Nella collezione autunno-inverno 2025-26 si percepisce un forte legame tra moda, femminilità e cultura. Quanto contano le storie delle donne nel suo processo creativo?
Inevitabilmente, le storie delle donne che ho incontrato nel mio percorso professionale hanno avuto un impatto profondo sulla mia formazione e, più in generale, sul mio cammino umano. Molte di queste storie — spesso legate a esperienze di violenza o maltrattamenti — restano con te, si legano alla tua vita e ne diventano parte. Sono vicende intense e delicate, che richiedono un coinvolgimento profondo, ben oltre l’ambito processuale, dando vita a percorsi condivisi, umani prima ancora che professionali. Per questo, la mia conoscenza del mondo femminile non si è mai limitata a un piano sociale o culturale: è diventata una conoscenza ravvicinata, autentica, personale. Da qui nasce la mia idea di moda: non solo espressione della creatività dello stilista — aspetto che rispetto profondamente e che ha contribuito alla fortuna del Made in Italy — ma anche strumento di riflessione sull’identità femminile. Penso alla moda come a un mezzo attraverso cui ogni donna possa affermare la propria individualità e scegliere come presentarsi al mondo.
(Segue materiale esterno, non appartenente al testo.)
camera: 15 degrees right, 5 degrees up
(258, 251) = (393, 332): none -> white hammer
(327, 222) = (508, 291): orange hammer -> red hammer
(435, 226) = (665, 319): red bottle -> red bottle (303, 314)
Credo che ogni donna debba avere la possibilità di indossare un abito che la rappresenti davvero, nel quale possa riconoscere qualcosa di sé, una storia che le appartiene. L’ascolto di tante storie femminili — spesso segnate dal dolore, ma anche da straordinarie rinascite — ha influenzato profondamente il mio modo di pensare e creare. Le mie collezioni nascono da queste esperienze, dal mio vissuto e dal desiderio di fare della moda un mezzo di espressione autentica e di racconto di sé. Ritengo che la moda sia, prima di tutto, un linguaggio visivo: un modo per comunicare la propria individualità, il proprio ruolo nella società, il proprio sentire. È un tema affascinante e complesso, che si intreccia con la libertà personale, culturale e religiosa, con l’espressione del dissenso, con il concetto di empowerment e con molte altre dimensioni che toccano l’ambito antropologico e sociale. Temi ampi e profondi, che rappresentano la base del mio modo di pensare la moda: non come superficie, ma come strumento di consapevolezza e libertà.
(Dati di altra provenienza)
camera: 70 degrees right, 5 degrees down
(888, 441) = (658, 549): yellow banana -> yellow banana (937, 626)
Lei parla spesso di ironia, libertà e consapevolezza come elementi centrali nel vestire una donna. In che modo questi valori si traducono concretamente nei capi firmati Amélie?
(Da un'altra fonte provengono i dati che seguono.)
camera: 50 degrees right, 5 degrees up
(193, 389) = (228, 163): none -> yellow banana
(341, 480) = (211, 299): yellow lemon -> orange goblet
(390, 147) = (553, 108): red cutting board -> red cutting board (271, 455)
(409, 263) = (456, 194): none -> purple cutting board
Sì, si parla di ironia, di libertà e di consapevolezza perché credo che questi siano elementi centrali non solo nell’abbigliamento, ma anche nella quotidianità di una donna. Una donna che abbia avuto la possibilità di intraprendere un percorso di conoscenza di sé, che le consente di riconoscere le proprie emozioni e di essere quindi ben strutturata sotto il profilo di una completa educazione sentimentale, saprà coltivare — nella vita e nel vestire — quel pizzico di leggerezza unito a una buona quantità di ironia (ed autoironia) che, come diceva Conrad, è una forma di eleganza.